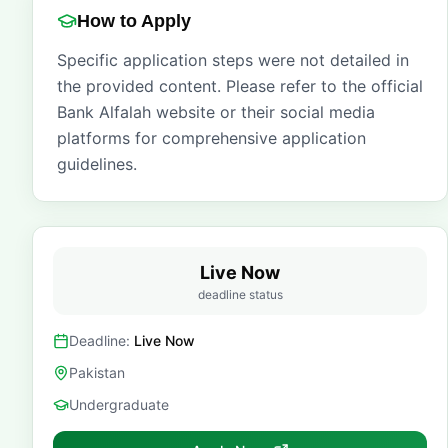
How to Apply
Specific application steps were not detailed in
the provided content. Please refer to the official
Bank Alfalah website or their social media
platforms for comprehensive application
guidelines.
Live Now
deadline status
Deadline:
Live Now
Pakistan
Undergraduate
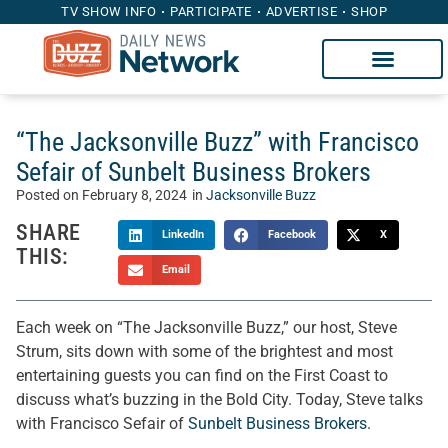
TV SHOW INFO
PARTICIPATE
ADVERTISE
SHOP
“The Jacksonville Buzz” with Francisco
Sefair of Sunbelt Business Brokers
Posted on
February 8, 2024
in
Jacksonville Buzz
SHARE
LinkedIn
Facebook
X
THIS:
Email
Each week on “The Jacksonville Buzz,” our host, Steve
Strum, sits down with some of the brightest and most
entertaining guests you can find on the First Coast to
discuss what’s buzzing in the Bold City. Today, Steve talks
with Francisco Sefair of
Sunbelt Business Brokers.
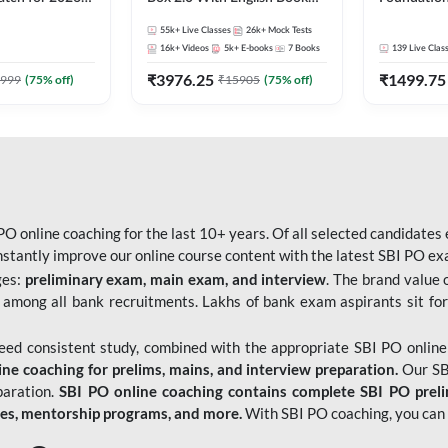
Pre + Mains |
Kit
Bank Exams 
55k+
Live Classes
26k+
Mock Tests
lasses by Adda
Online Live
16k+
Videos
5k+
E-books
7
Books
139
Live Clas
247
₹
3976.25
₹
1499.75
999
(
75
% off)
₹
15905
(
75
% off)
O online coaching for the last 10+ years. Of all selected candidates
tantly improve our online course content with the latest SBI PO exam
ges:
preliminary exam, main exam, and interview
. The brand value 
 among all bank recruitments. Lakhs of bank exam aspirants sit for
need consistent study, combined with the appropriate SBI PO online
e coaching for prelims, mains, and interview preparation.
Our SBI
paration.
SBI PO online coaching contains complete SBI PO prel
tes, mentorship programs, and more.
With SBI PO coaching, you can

-------------------------

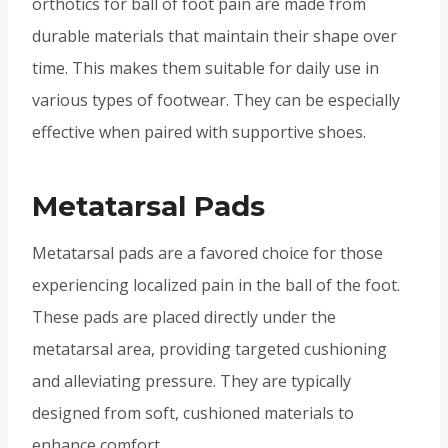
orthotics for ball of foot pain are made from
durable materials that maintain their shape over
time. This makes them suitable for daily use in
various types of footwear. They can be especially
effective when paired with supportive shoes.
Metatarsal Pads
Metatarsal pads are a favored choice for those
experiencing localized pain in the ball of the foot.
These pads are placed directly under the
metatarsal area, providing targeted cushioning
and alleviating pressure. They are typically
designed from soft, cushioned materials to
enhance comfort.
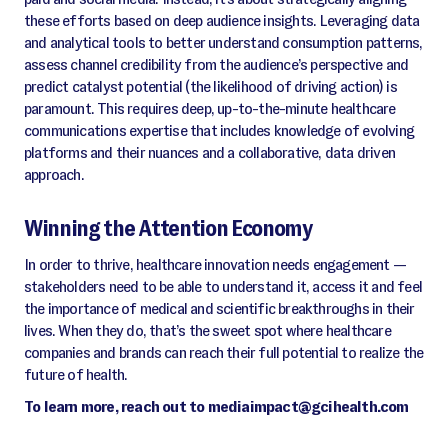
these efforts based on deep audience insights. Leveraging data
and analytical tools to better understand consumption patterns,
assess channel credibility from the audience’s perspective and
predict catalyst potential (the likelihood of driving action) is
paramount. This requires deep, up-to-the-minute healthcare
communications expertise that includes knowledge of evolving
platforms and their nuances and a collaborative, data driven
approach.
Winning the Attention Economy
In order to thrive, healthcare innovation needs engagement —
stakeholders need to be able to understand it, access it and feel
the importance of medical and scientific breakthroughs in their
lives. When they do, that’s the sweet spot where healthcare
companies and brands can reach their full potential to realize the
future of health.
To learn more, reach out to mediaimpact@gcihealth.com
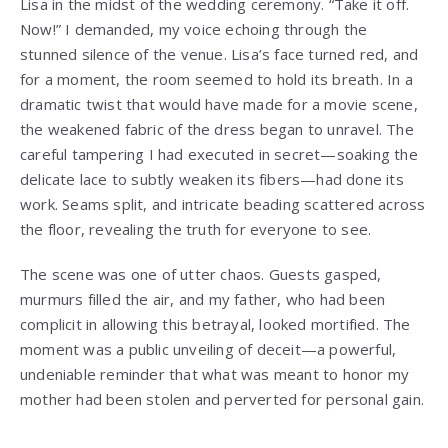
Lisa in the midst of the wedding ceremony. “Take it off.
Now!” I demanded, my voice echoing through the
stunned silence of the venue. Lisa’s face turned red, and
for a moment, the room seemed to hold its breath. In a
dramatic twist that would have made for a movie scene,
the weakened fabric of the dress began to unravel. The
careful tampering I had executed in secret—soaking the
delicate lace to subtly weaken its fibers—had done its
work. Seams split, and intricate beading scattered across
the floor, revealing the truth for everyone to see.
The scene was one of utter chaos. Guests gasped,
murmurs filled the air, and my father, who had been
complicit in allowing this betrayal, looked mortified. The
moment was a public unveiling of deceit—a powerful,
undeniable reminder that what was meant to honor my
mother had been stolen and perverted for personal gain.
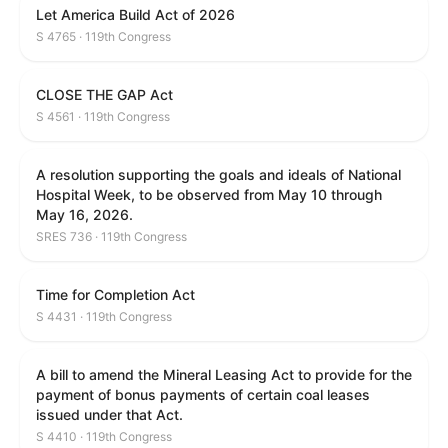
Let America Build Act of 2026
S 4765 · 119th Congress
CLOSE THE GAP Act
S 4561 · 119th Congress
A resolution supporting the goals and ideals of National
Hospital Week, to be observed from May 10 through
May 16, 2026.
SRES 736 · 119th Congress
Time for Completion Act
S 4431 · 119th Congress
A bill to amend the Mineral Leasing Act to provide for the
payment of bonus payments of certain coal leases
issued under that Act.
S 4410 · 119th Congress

-------------------------

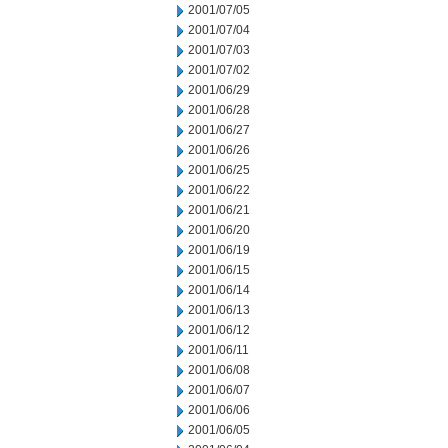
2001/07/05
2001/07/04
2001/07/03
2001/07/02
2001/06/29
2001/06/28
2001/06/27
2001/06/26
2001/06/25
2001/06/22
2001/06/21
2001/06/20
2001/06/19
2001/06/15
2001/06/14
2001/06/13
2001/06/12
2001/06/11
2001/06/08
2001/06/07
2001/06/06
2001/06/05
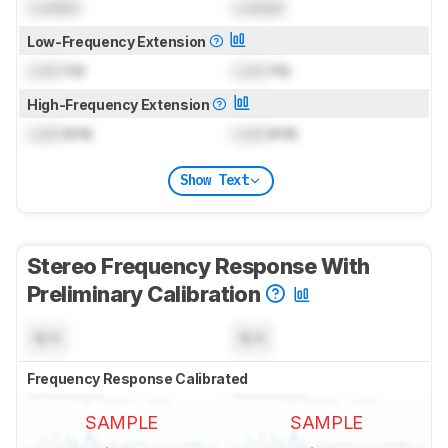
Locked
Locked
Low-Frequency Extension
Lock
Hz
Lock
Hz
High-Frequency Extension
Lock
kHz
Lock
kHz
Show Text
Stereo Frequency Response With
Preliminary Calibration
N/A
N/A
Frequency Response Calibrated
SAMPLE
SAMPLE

-------------------------

▶ _TO-DO ITEM_:
A verbatim reproduction is expected: starting at the line above that has "Specific application steps", ending at the line that has "tes, mentorship programs, and more.", both included, and with no pictures and no other lines.

▶ _SOLUTION_:
Specific application steps were not detailed in
the provided content. Please refer to the official
Bank Alfalah website or their social media
platforms for comprehensive application
guidelines.
Live Now
deadline status
Deadline:
Live Now
Pakistan
Undergraduate
TV SHOW INFO
PARTICIPATE
ADVERTISE
SHOP
“The Jacksonville Buzz” with Francisco
Sefair of Sunbelt Business Brokers
Posted on
February 8, 2024
in
Jacksonville Buzz
SHARE
LinkedIn
Facebook
X
THIS:
Email
Each week on “The Jacksonville Buzz,” our host, Steve
Strum, sits down with some of the brightest and most
entertaining guests you can find on the First Coast to
discuss what’s buzzing in the Bold City. Today, Steve talks
with Francisco Sefair of
Sunbelt Business Brokers.
Pre + Mains |
Kit
Bank Exams 
55k+
Live Classes
26k+
Mock Tests
lasses by Adda
Online Live
16k+
Videos
5k+
E-books
7
Books
139
Live Clas
247
₹
3976.25
₹
1499.75
999
(
75
% off)
₹
15905
(
75
% off)
O online coaching for the last 10+ years. Of all selected candidates
tantly improve our online course content with the latest SBI PO exam
ges:
preliminary exam, main exam, and interview
. The brand value 
 among all bank recruitments. Lakhs of bank exam aspirants sit for
need consistent study, combined with the appropriate SBI PO online
e coaching for prelims, mains, and interview preparation.
Our SBI
paration.
SBI PO online coaching contains complete SBI PO prel
tes, mentorship programs, and more.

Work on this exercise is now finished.